Just as men were beginning again to glory in their own powers came a series of discoveries that totally transformed the world they lived in. So vast a change is made in human thought and habit by some apparently trivial technical inventions that it sometimes seems as if the race were like a child that had boarded a locomotive and half accidentally started it, but could neither guide nor stop it. Civilization was born with the great inventions of fire, tools, the domestication of [Inventions] animals, writing, and navigation, all of them, together with important astronomical discoveries, made prior to the beginnings of recorded history. On this capital mankind traded for some millenniums, for neither classic times nor the Dark Ages added much to the practical sciences. But, beginning with the thirteenth century, discovery followed discovery, each more important in its consequences than its last. One of the first steps was perhaps the recovery of lost ground by the restoration of the classics. Gothic art and the vernacular literatures testify to the intellectual activity of the time, but they did not create the new elements of life that were brought into being by the inventors.
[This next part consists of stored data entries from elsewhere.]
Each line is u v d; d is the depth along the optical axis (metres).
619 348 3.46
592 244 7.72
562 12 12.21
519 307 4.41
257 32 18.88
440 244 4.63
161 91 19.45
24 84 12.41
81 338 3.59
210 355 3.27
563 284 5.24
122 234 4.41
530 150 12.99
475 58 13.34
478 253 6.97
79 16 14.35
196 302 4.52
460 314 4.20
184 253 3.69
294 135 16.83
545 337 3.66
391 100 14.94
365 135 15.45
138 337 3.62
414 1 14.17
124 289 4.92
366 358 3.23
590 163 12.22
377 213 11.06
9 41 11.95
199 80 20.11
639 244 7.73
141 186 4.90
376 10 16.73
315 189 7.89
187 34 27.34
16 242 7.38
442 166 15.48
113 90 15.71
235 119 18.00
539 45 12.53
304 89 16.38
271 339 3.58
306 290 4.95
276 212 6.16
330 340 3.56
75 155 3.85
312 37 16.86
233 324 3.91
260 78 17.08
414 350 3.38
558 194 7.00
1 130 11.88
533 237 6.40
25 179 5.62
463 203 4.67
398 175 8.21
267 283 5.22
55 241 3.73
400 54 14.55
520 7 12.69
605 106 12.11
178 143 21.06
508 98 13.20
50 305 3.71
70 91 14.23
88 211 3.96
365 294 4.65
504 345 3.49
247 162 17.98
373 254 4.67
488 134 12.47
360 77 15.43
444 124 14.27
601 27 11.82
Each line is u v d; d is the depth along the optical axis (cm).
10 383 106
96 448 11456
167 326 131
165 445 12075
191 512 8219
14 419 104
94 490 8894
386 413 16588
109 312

What a difference in private life was made by the introduction of chimneys and glass windows, for glass, though known to antiquity, was not commonly applied to the openings that, as the etymology of the English word implies, let in the wind! By the fifteenth century the power of lenses to magnify and refract had been utilized, as mirrors, then as spectacles, to be followed two centuries later by telescopes and microscopes. Useful chemicals were now first applied to various manufacturing processes, such as the tinning of iron. The compass, with its weird power of pointing north, guided the mariner on uncharted seas. The obscure inventor of gunpowder revolutionized the art of war more than all the famous conquerors had done, and the polity of states more than any of the renowned legislators of antiquity. The equally obscure inventor of mechanical clocks--a great improvement on the older sand-glasses, water-glasses, and candles--made possible a new precision and regularity of daily life, an untold economy of time and effort.